Christina Bertelli’s fall vinegars workshop
With a background in medical herbalism and wilderness education, Christina Bertelli “has been known to dance with delight when delicious food and potent medicine just happen to overlap,” according to a description of her upcoming workshop at Villagers. The hands-on event covers vinegars and vinegar infusions with an emphasis on benefits and applications of the pungent liquid. During the session, Bertelli will cover preferred ingredients and tools used to make infusions in addition to providing sample recipes and suggested herb-vinegar pairings.
Bertelli leads the workshop at Villagers, 278 Haywood Road, on Sunday, Oct. 11, 5-7 p.m. Information and tickets ($20 per person) are available at forvillagers.com.
Hops & Vines’ yeast and fermentation class
Not only do yeast cells handle the important work of converting sugar to alcohol (among other byproducts) during the beer-making process, but the microscopic fungi have other marked effects on the finished beverage. During an upcoming workshop, Hops & Vines owner Alex Buerckholtz will educate brewers on the various stages of the fermentation process, with a focus on how commercially available yeast strains affect flavor, texture and mouthfeel of beer. “We will also discuss wild yeasts and sour beers as well as the importance of fermentation temperature and aging,” he says.

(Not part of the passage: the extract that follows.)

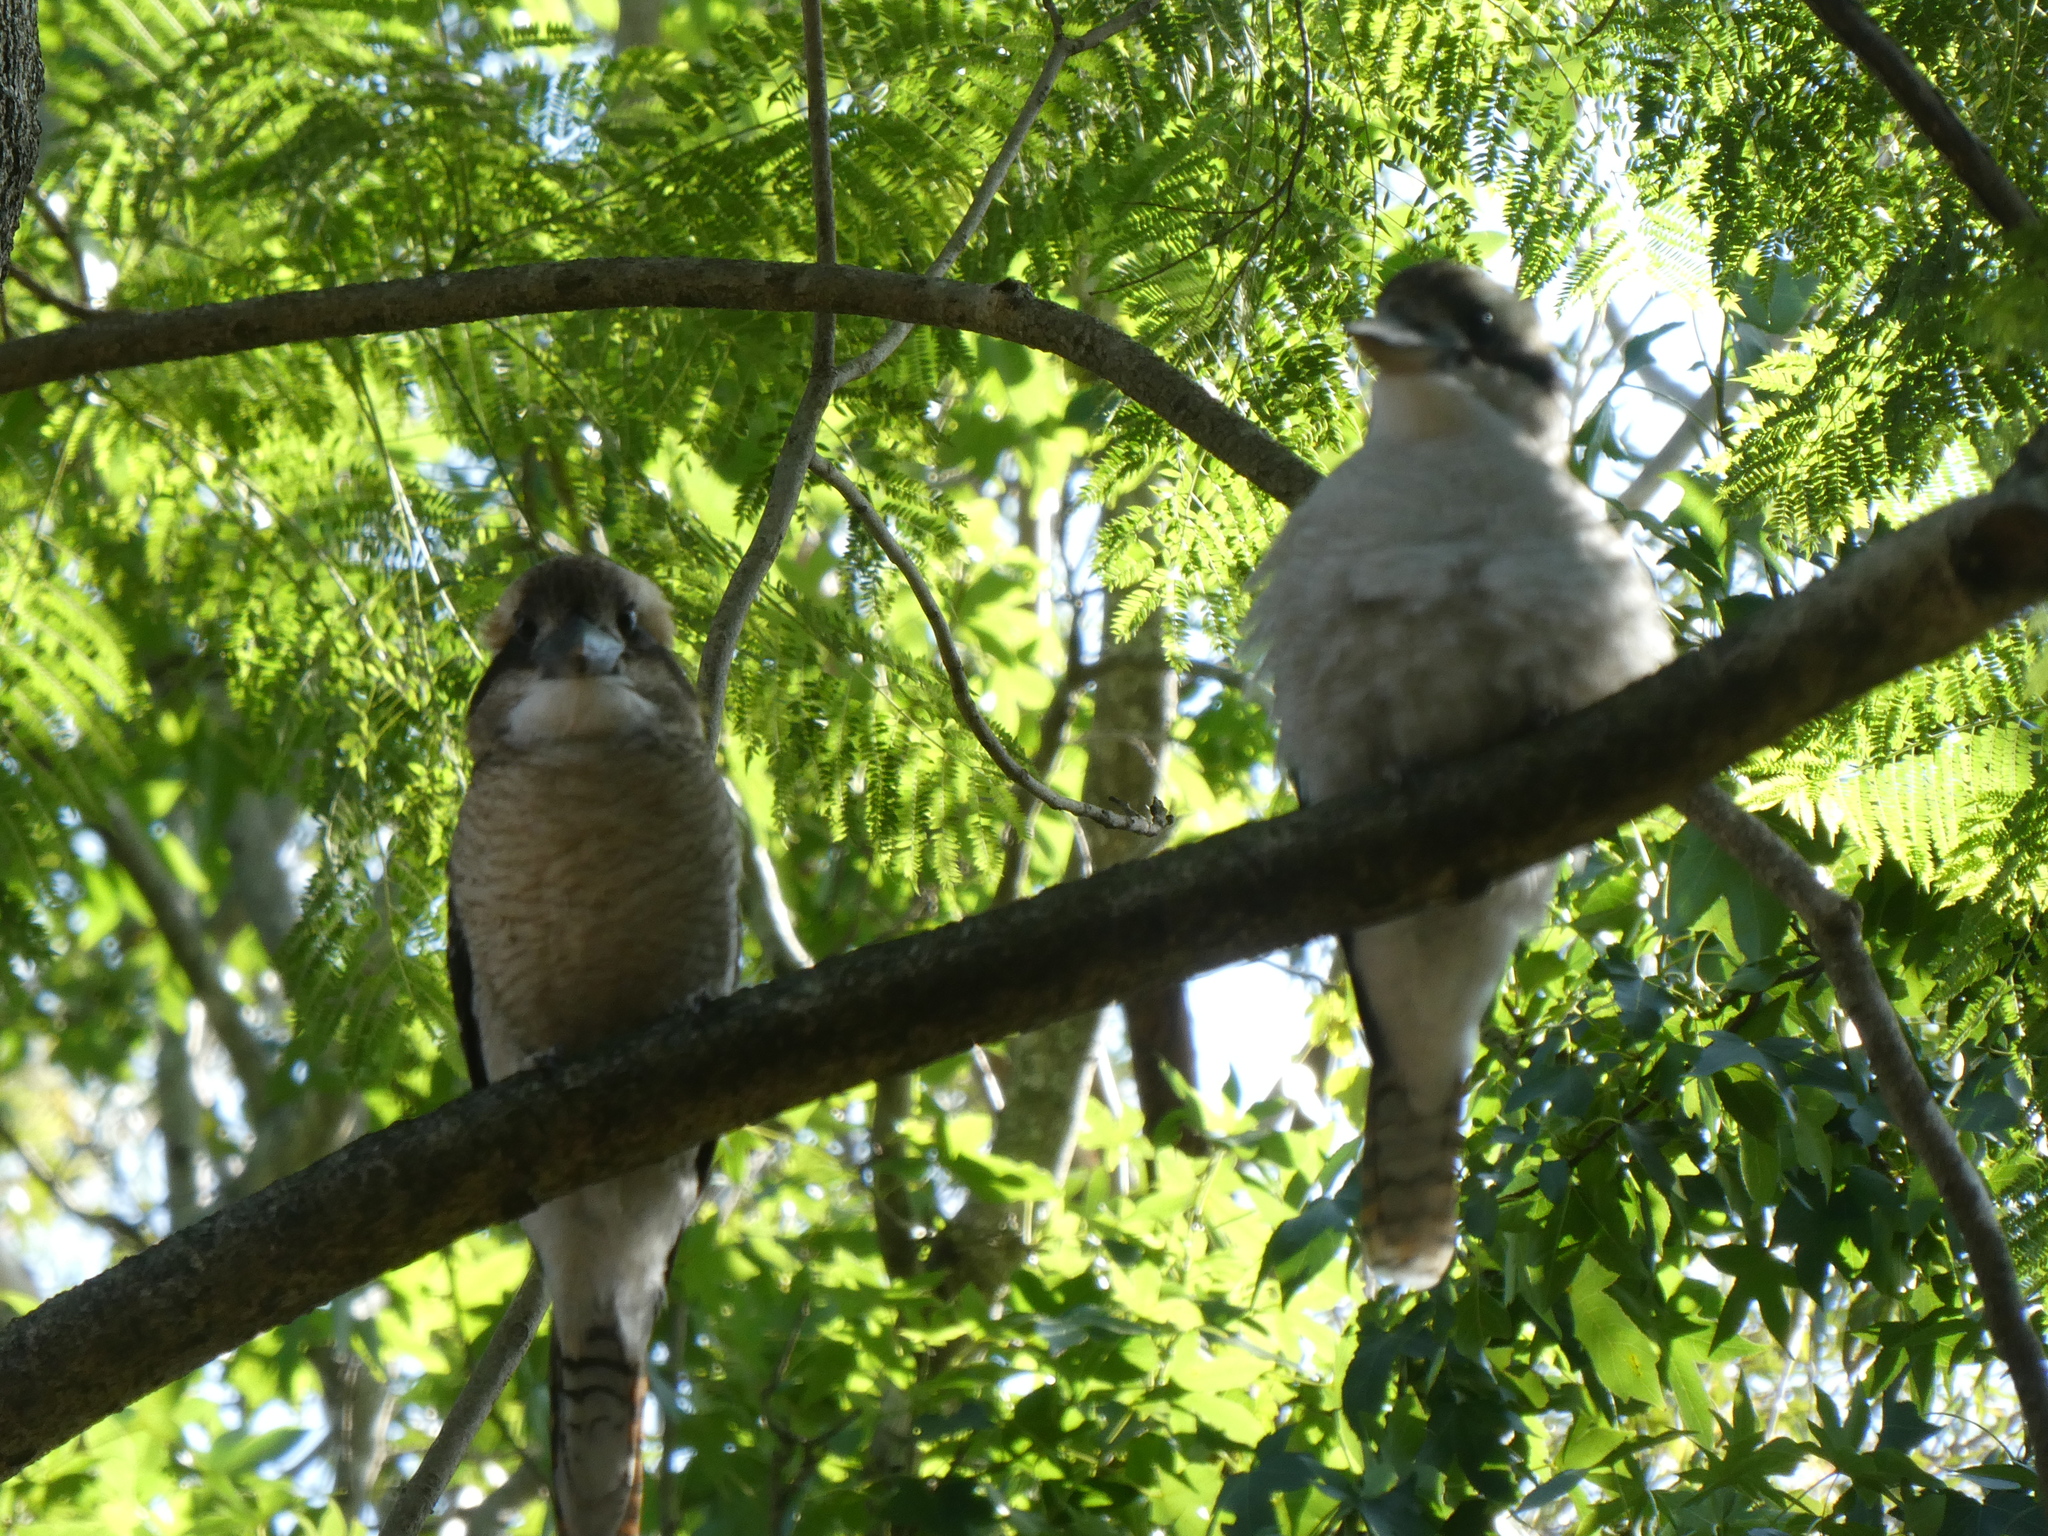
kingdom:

Buerckholtz hosts the free class at Hops & Vines, 797 Haywood Road, on Tuesday, Oct. 13, 6-7 p.m. For more information, visit hopsandvines.net/yeast-and-fermentation/.
Asheville’s French Quarter’s reconfiguration
“The popularity and increased demand for Creperie Bouchon on a year-round basis is resulting in a move of the restaurant from the interior courtyard to Lexington Avenue,” according to a release from the French Quarter restaurant group. Owner Michel Baudouin says the early October space swap between Creperie Bouchon and his latest restaurant, Lafayette, comes in anticipation of fall’s influx of visitors. With a larger kitchen comes an expanded menu for the creperie, which is now offering buckwheat- and chickpea flour-based crepes, brunch and new desserts. Plus, the restaurant’s employees won’t have to contend with reduced seating capacity (a closed patio) during inclement weather, as they did at the old location. A quick service model and large takeout component make Lafayette less susceptible to outdoor seating woes.